Thursday, December 24, 2015

Path to Civil War

Please do not read this if you do not want to see graphic pictures of violence.

It is Christmas time, but it is not merry here. We are on our path to a civil war. The Suruç massacre on July 20, and the Ankara massacre on October 10, propelled the PKK (or some groups tied to the PKK) to respond with attacks on security personnel in eastern Turkey. Moreover, in the past few months, a new type of resistance emerged: Ditches in urban centers. The goal, as it appears, is to block the access of state security forces in urban areas. This is supposedly in congruence with PKK's calls for 'democratic autonomy.' The official response has been declaring curfews enforced with snipers (yes, snipers); surrounding these towns and neighborhoods with armored vehicles and heavy artillery; and marching these units to demolish ditches and barricades. As you might imagine, many civilians were killed by explosions or by sniper fire. Let me underline this fact: Turkish citizens have been killed by the Turkish military's sniper fire. Thankfully, our state declared that it regrets such casualties...

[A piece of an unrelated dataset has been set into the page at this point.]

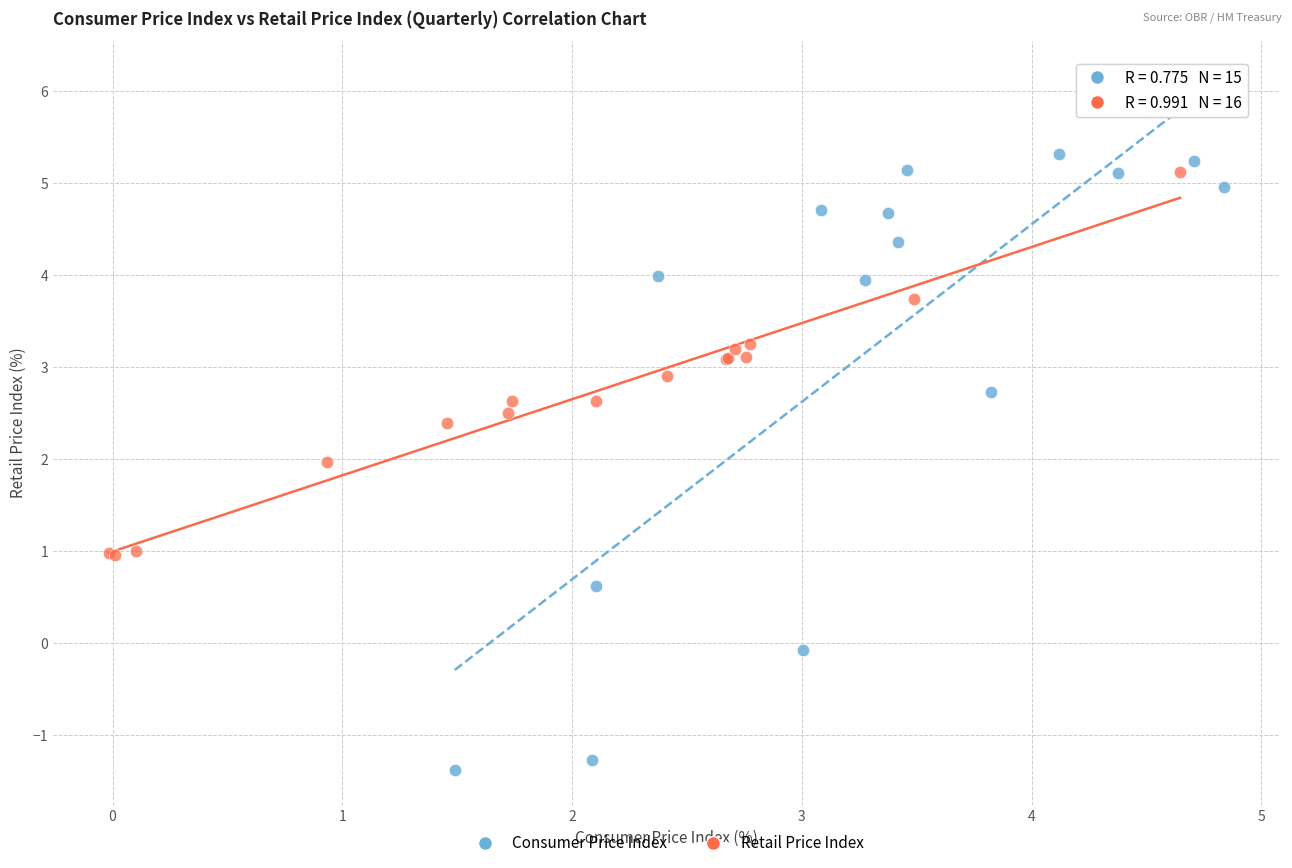

What are all the series names shown in the legend?

Consumer Price Index, Retail Price Index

First, let me state that I do not claim to see the complete picture yet. Are these ditches built by the guerillas (or terrorists, in official discourse), or are they built by the civilians? Or, maybe, is there an organic cooperation? I hesitate to reach conclusions at this point. But let me say this: If this is the implementation of a decision taken by the PKK command, I have no sympathy for it and I believe they are as responsible of these civilian deaths as the state.

Here are some pictures:

A 13 year old girl was shot dead and could not be buried because of the curfew at Cizre. Her family kept her in the deep freezer until the curfew was lifted.

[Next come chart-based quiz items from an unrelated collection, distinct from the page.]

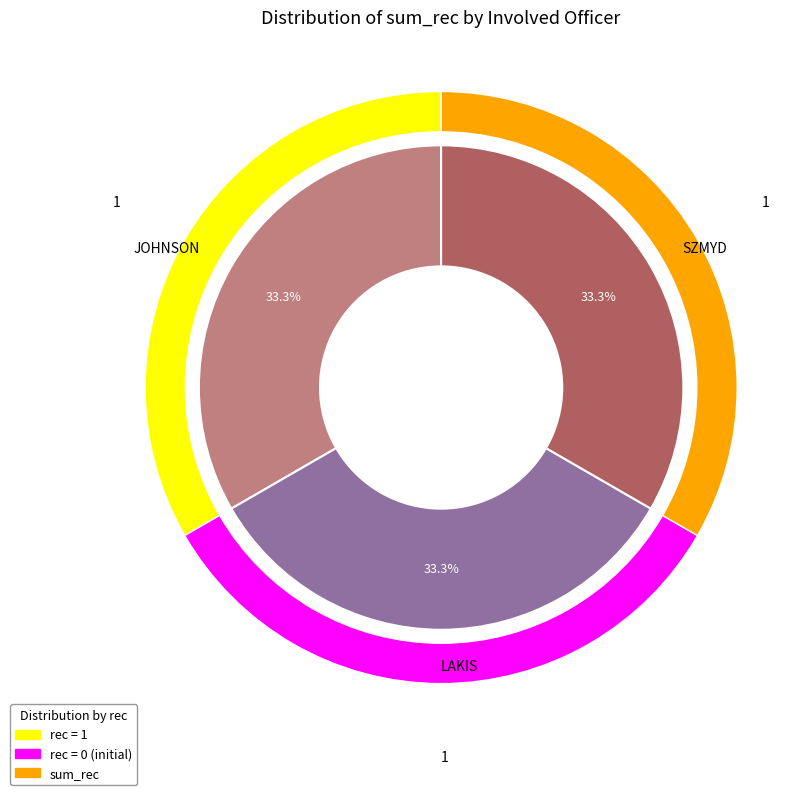

Count the number of slices in the pie.

3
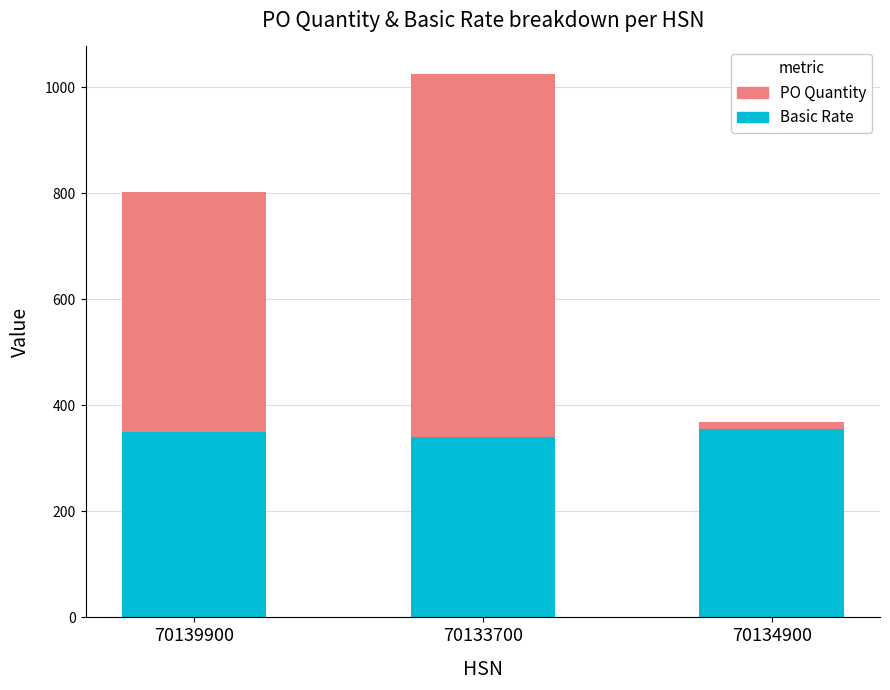

Count the number of data series in this chart.

2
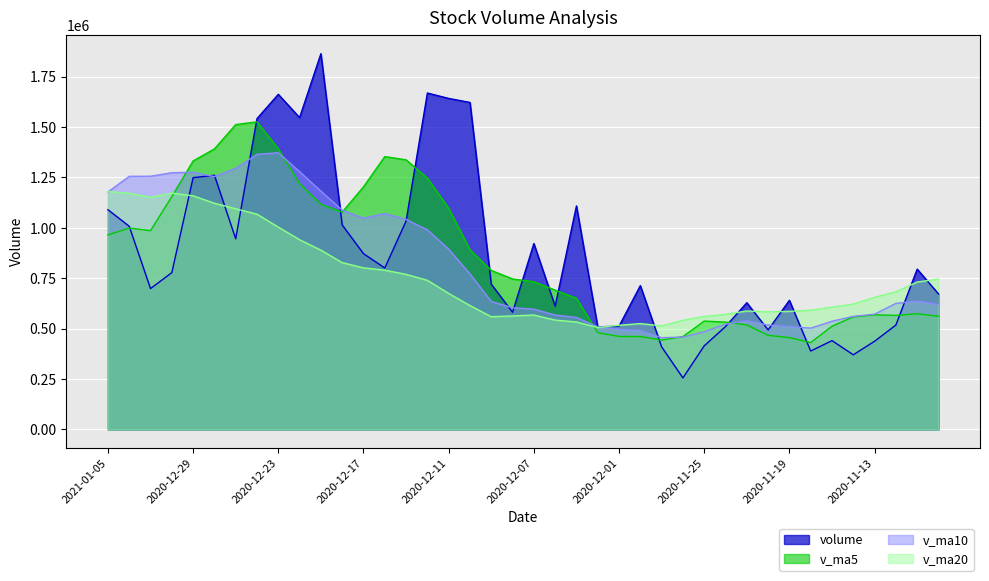

How many data points in volume are above 777790?

20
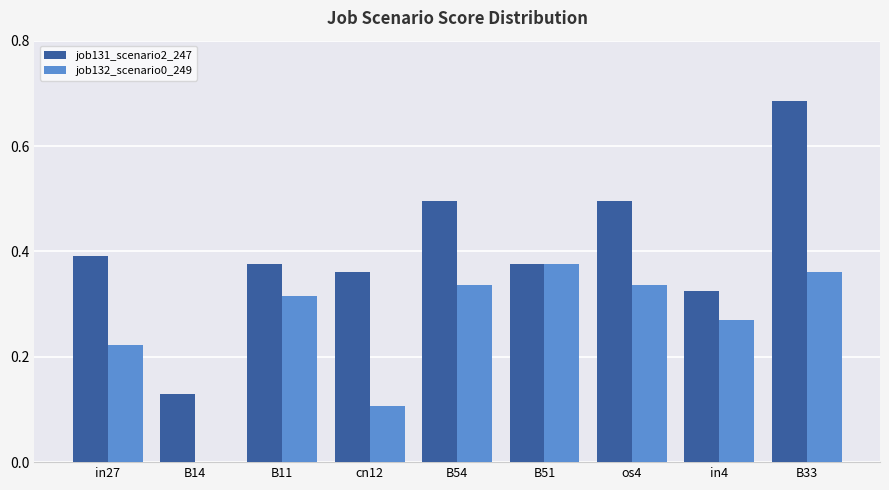

How many groups of bars are there?

9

The body of a dead PKK guerilla was mutilated and was pulled behind a police vehicle at Şırnak.

A 70 year old man was killed by sniper fire in Cizre. His body stayed out in the streets for three days until the curfew was lifted.

And these pictures are a few months old. New ones are coming in, as the conflict over the ditches spread into a number of urban centers. However, I want to talk about a different picture that I saw at diken.com.tr earlier today:


This picture is from a house at Nusaybin and reflects my feelings on these recent events rather well. The photographer went into the yard and took the picture of the girl (who went outside) from inside. She is smiling at us, from the direction that the bullets came in. I just hope it was safe then, and has been so since. The fact that she is smiling is giving me hope that noone she loves was hurt. The fact that she is smiling is giving me hope that smiling is still possible there.

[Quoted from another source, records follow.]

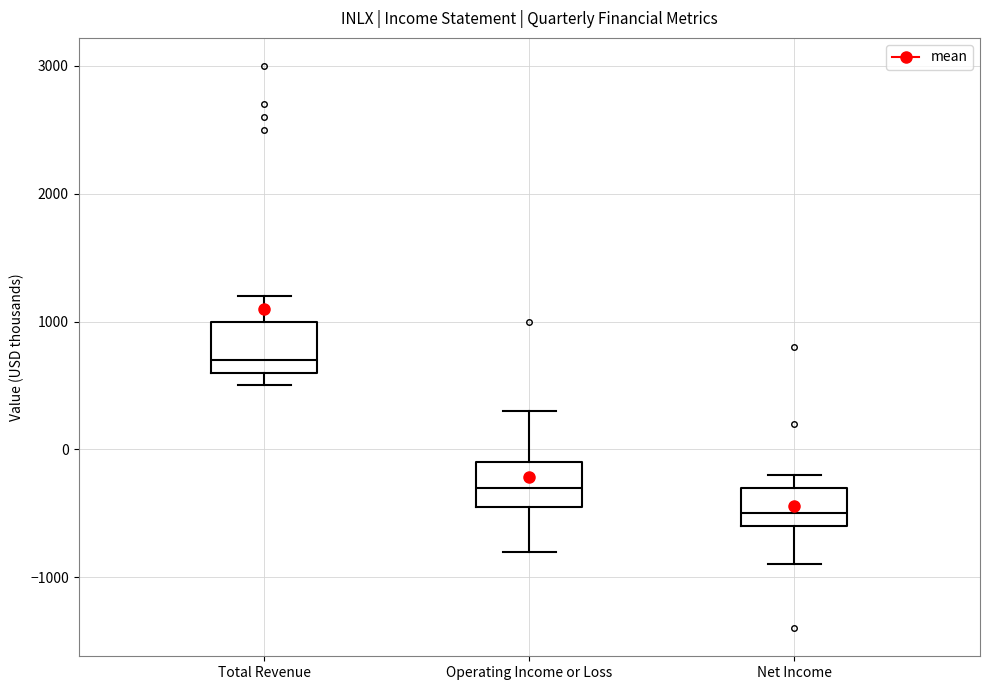

Where does the lower whisker of the box for Operating Income or Loss end on the y-axis? The values are not printed on the chart, so give them approximately, as read against the axis.

-800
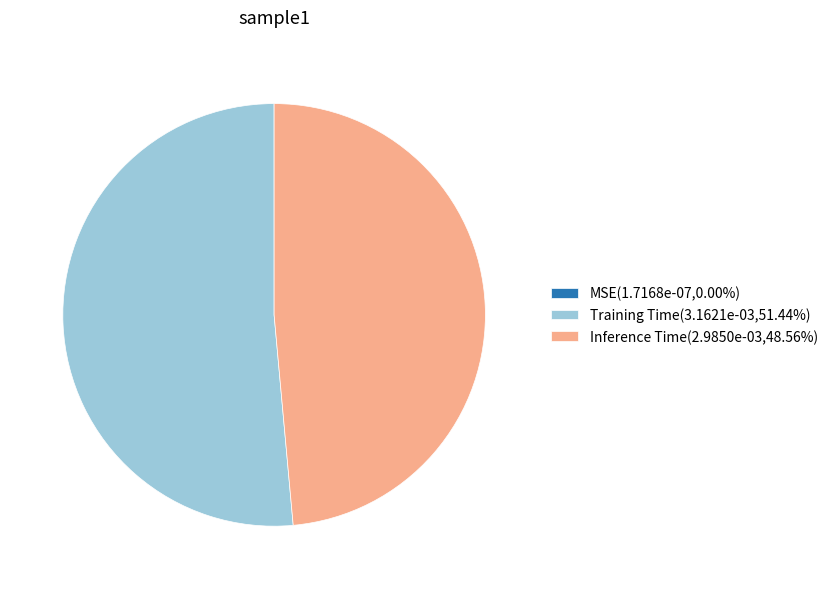

Is there any slice that represents more than half of the pie?

Yes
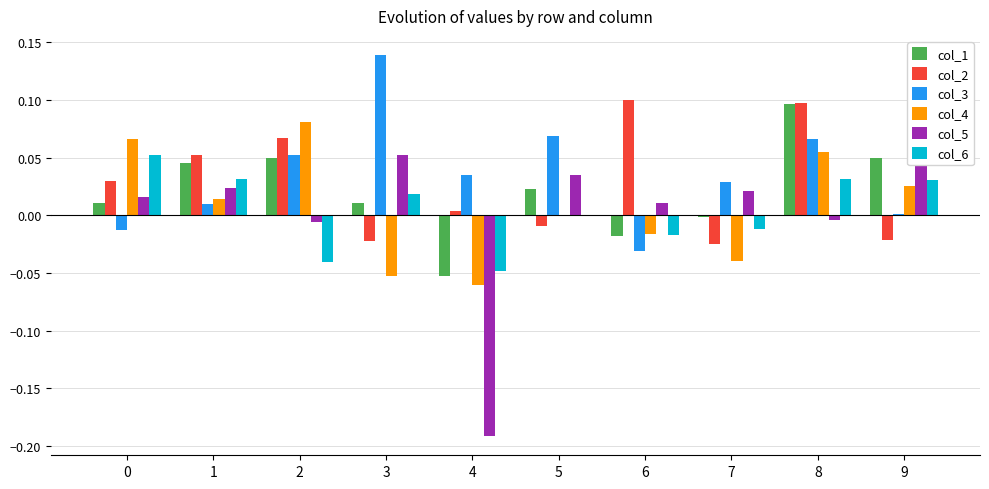

What is the total value across all series at 8?

0.3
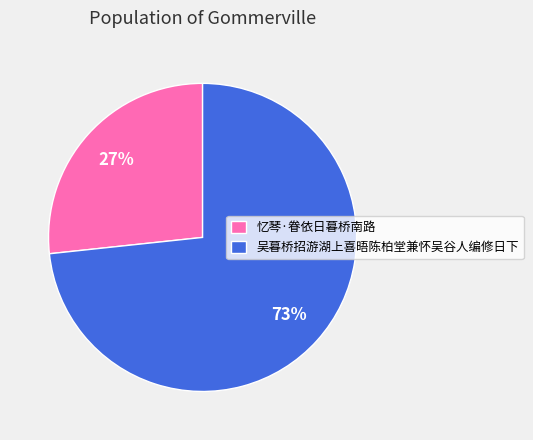

Is there any slice that represents more than half of the pie?

Yes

I appreciate that the photographer went inside and took these pictures, as I believe this is what we lack. We know what the state tells us: 'They are fighting the terrorists,' and 'they are in a legitimate fight to establish control in urban centers.' But, at what cost? Our own citizens are suffering under inhumane curfews and assaults. We need such journalism that goes 'inside,' and tells the story from there. And, of course, we need outlets that would carry those stories. Tough luck on that!

The only way to avoid a civil war in the (maybe not so) long run is to let the smiling face of this little girl pierce through our barriers, as those bullets did so to her house. And for that, we need to understand how war, funded by our money and votes, hurts fellow citizens inside those doors with bullet holes.